Camera intrinsics data
________________________

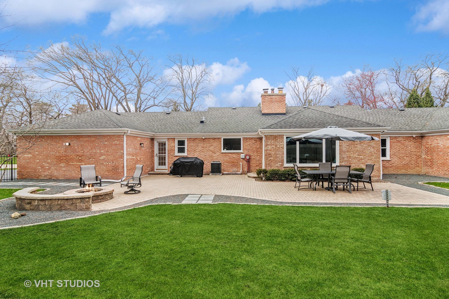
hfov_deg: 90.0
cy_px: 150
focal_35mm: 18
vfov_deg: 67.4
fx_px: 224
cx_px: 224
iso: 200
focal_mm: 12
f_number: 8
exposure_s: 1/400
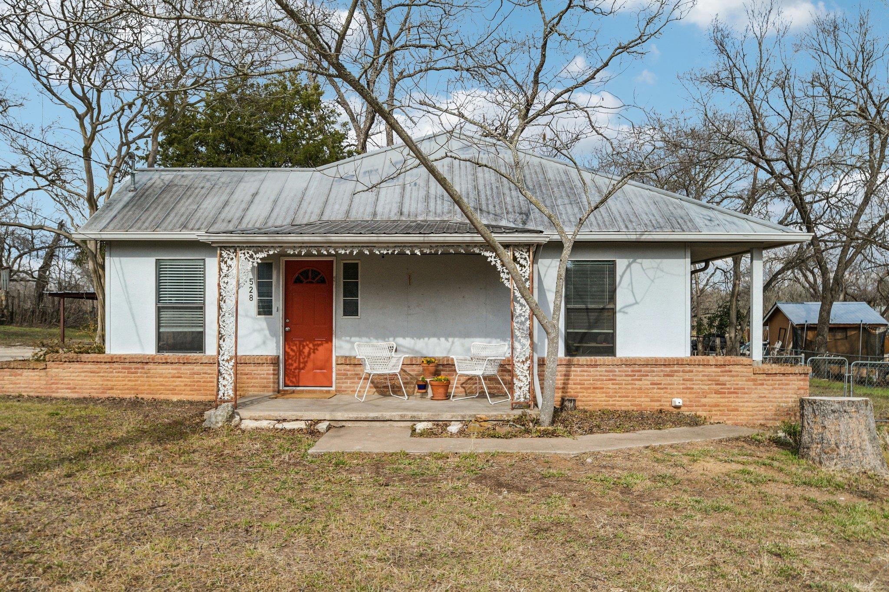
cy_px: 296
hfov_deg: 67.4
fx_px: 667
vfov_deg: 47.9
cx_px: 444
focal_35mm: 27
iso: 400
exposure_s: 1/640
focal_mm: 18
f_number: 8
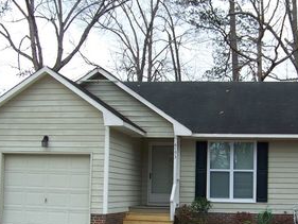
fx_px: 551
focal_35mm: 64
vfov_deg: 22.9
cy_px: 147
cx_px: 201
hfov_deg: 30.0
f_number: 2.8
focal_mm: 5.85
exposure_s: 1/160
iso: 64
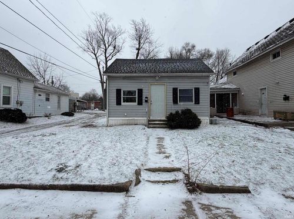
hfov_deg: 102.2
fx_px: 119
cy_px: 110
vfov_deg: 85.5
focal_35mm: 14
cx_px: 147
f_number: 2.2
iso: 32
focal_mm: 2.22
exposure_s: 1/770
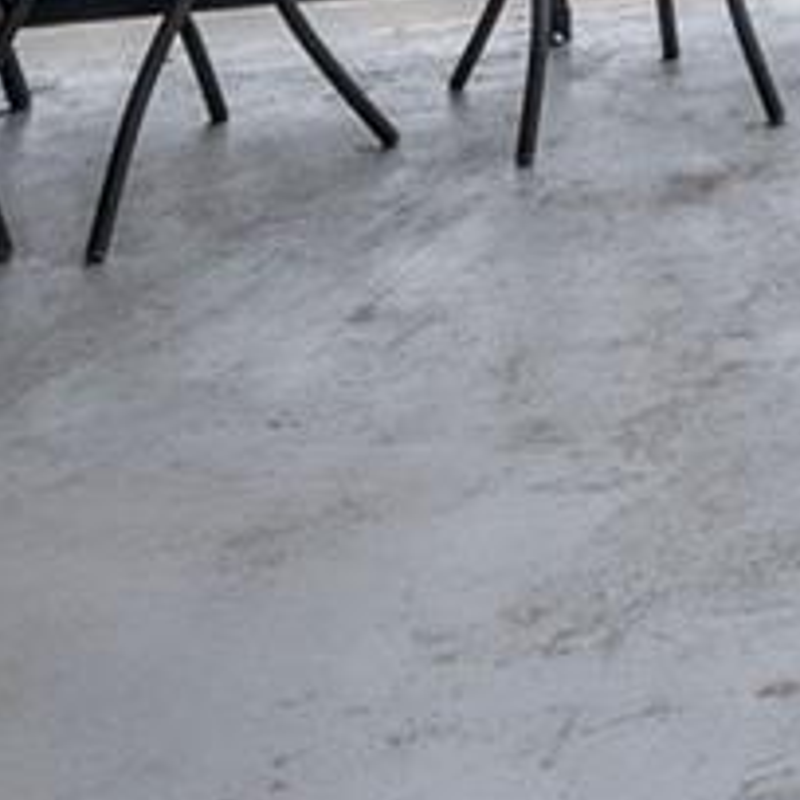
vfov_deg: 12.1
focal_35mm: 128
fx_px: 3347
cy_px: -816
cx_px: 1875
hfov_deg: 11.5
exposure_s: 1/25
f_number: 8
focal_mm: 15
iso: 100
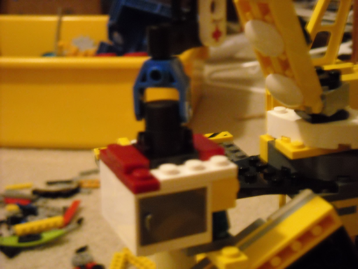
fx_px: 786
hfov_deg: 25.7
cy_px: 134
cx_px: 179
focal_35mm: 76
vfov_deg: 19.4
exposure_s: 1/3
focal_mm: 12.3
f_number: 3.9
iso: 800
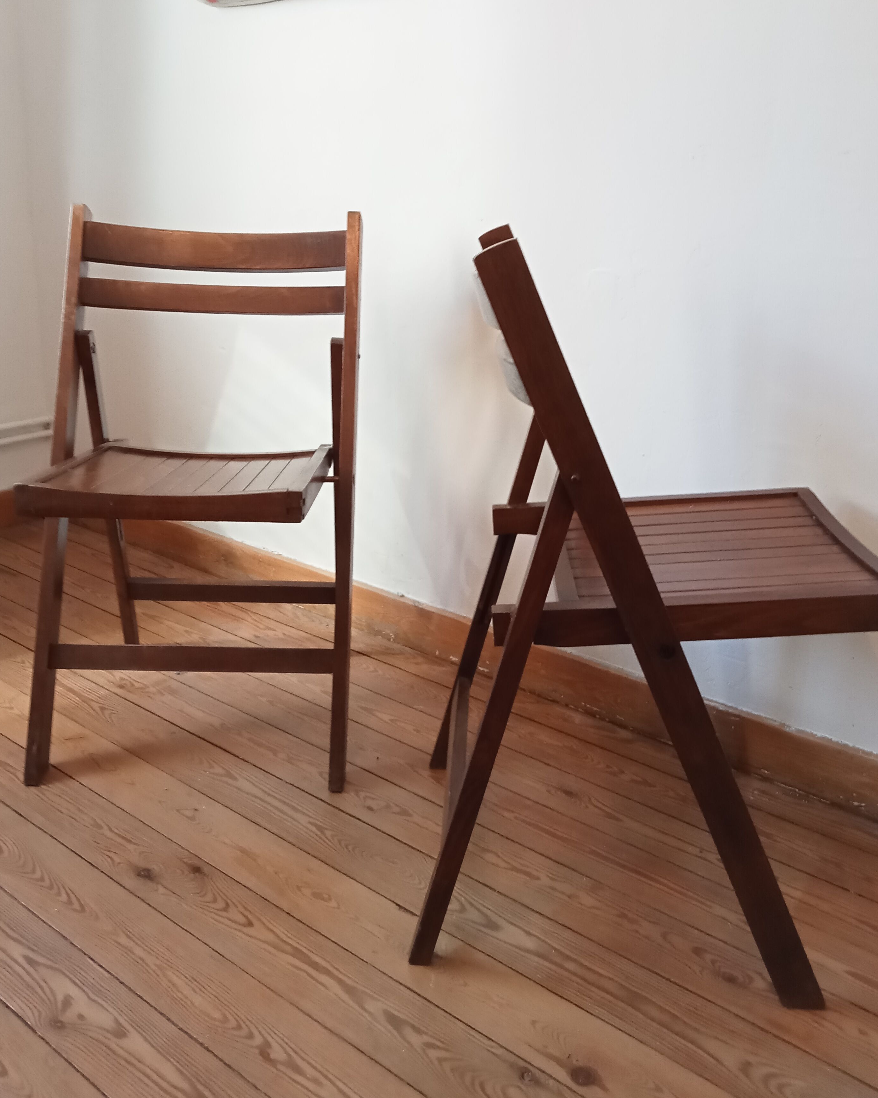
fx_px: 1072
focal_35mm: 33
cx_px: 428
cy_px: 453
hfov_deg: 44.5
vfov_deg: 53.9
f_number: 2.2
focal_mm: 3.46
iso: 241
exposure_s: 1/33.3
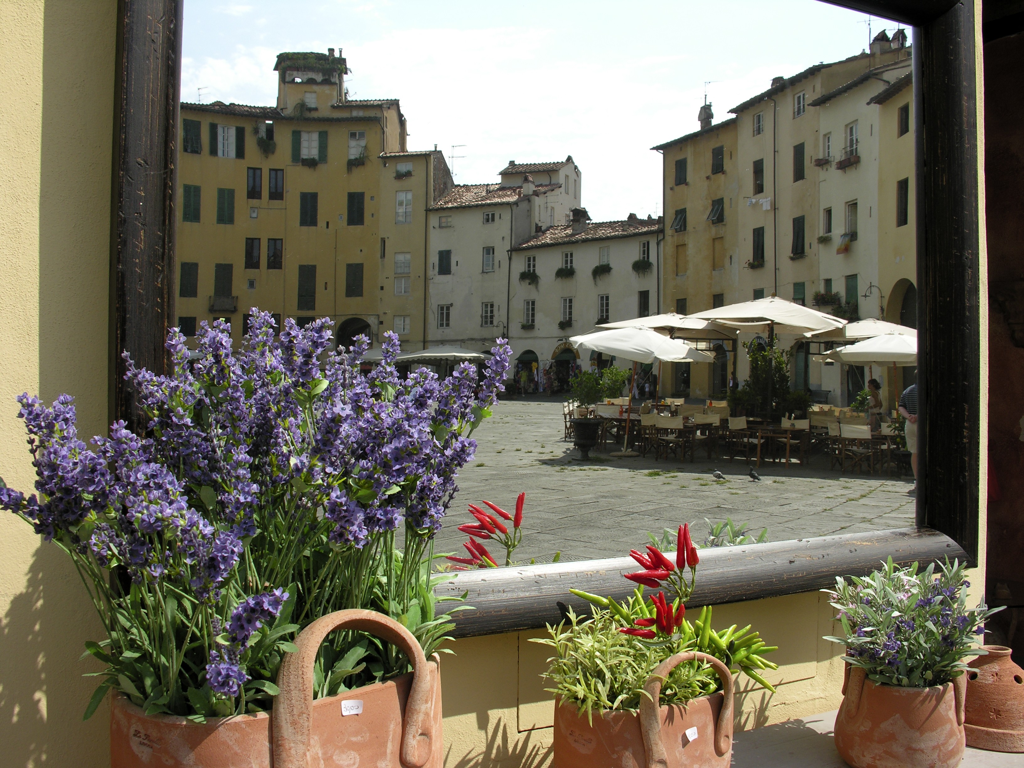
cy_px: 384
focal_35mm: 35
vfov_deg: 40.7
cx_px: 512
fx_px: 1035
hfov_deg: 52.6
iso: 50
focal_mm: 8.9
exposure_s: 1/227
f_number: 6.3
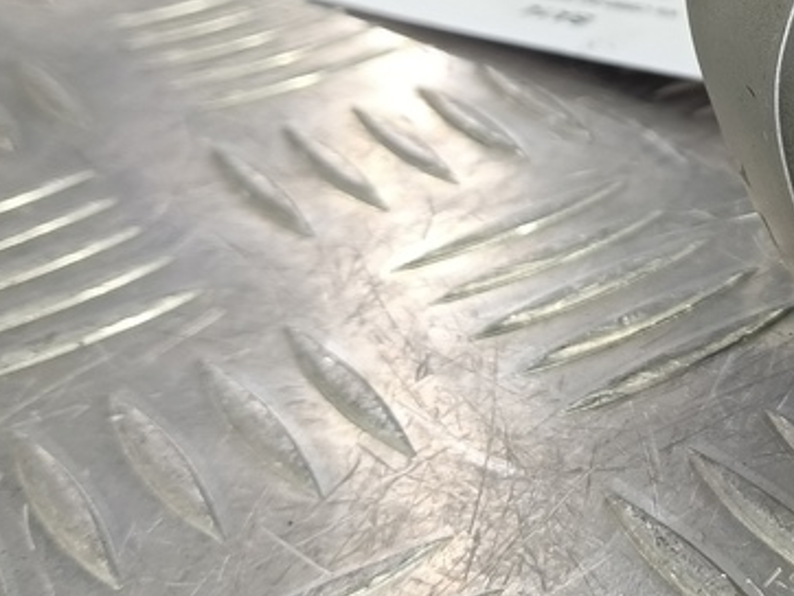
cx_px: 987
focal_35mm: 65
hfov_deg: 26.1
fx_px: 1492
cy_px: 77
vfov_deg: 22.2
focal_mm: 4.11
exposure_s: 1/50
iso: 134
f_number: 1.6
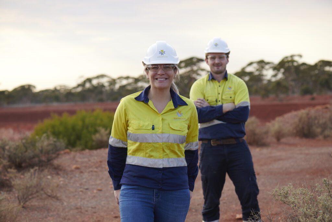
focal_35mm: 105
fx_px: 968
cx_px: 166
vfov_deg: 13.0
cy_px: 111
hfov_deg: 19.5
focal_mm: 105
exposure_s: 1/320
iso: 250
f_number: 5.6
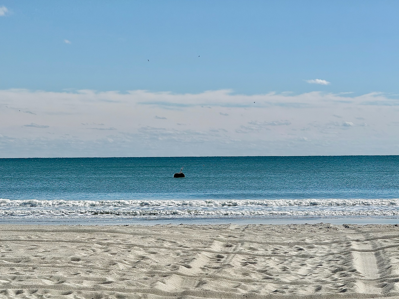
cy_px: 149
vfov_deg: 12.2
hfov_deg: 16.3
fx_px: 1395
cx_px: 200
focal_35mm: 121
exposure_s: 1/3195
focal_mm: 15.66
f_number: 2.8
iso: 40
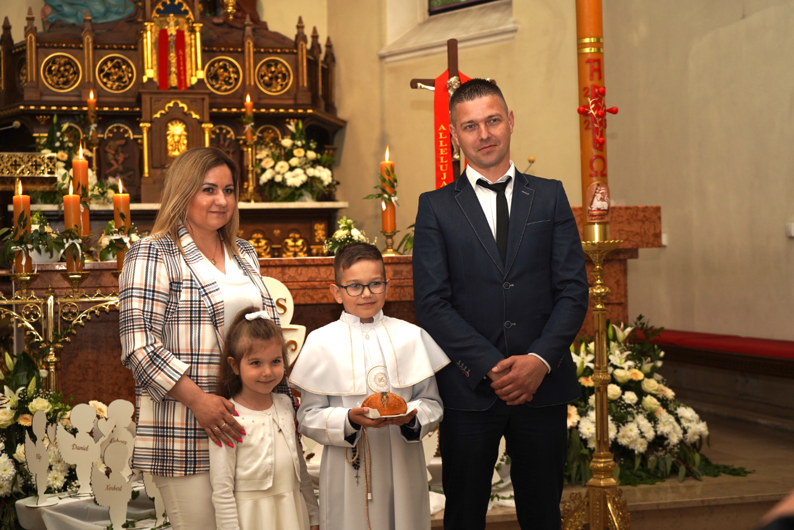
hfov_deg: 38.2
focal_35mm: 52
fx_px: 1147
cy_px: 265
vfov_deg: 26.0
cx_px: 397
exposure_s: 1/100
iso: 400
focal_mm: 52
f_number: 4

________________________

Give every entry back unchanged, with no pictures.

▸ **The answer**:
hfov_deg: 90.0
cy_px: 150
focal_35mm: 18
vfov_deg: 67.4
fx_px: 224
cx_px: 224
iso: 200
focal_mm: 12
f_number: 8
exposure_s: 1/400
cy_px: 296
hfov_deg: 67.4
fx_px: 667
vfov_deg: 47.9
cx_px: 444
focal_35mm: 27
iso: 400
exposure_s: 1/640
focal_mm: 18
f_number: 8
fx_px: 551
focal_35mm: 64
vfov_deg: 22.9
cy_px: 147
cx_px: 201
hfov_deg: 30.0
f_number: 2.8
focal_mm: 5.85
exposure_s: 1/160
iso: 64
hfov_deg: 102.2
fx_px: 119
cy_px: 110
vfov_deg: 85.5
focal_35mm: 14
cx_px: 147
f_number: 2.2
iso: 32
focal_mm: 2.22
exposure_s: 1/770
vfov_deg: 12.1
focal_35mm: 128
fx_px: 3347
cy_px: -816
cx_px: 1875
hfov_deg: 11.5
exposure_s: 1/25
f_number: 8
focal_mm: 15
iso: 100
fx_px: 786
hfov_deg: 25.7
cy_px: 134
cx_px: 179
focal_35mm: 76
vfov_deg: 19.4
exposure_s: 1/3
focal_mm: 12.3
f_number: 3.9
iso: 800
fx_px: 1072
focal_35mm: 33
cx_px: 428
cy_px: 453
hfov_deg: 44.5
vfov_deg: 53.9
f_number: 2.2
focal_mm: 3.46
iso: 241
exposure_s: 1/33.3
cy_px: 384
focal_35mm: 35
vfov_deg: 40.7
cx_px: 512
fx_px: 1035
hfov_deg: 52.6
iso: 50
focal_mm: 8.9
exposure_s: 1/227
f_number: 6.3
cx_px: 987
focal_35mm: 65
hfov_deg: 26.1
fx_px: 1492
cy_px: 77
vfov_deg: 22.2
focal_mm: 4.11
exposure_s: 1/50
iso: 134
f_number: 1.6
focal_35mm: 105
fx_px: 968
cx_px: 166
vfov_deg: 13.0
cy_px: 111
hfov_deg: 19.5
focal_mm: 105
exposure_s: 1/320
iso: 250
f_number: 5.6
cy_px: 149
vfov_deg: 12.2
hfov_deg: 16.3
fx_px: 1395
cx_px: 200
focal_35mm: 121
exposure_s: 1/3195
focal_mm: 15.66
f_number: 2.8
iso: 40
hfov_deg: 38.2
focal_35mm: 52
fx_px: 1147
cy_px: 265
vfov_deg: 26.0
cx_px: 397
exposure_s: 1/100
iso: 400
focal_mm: 52
f_number: 4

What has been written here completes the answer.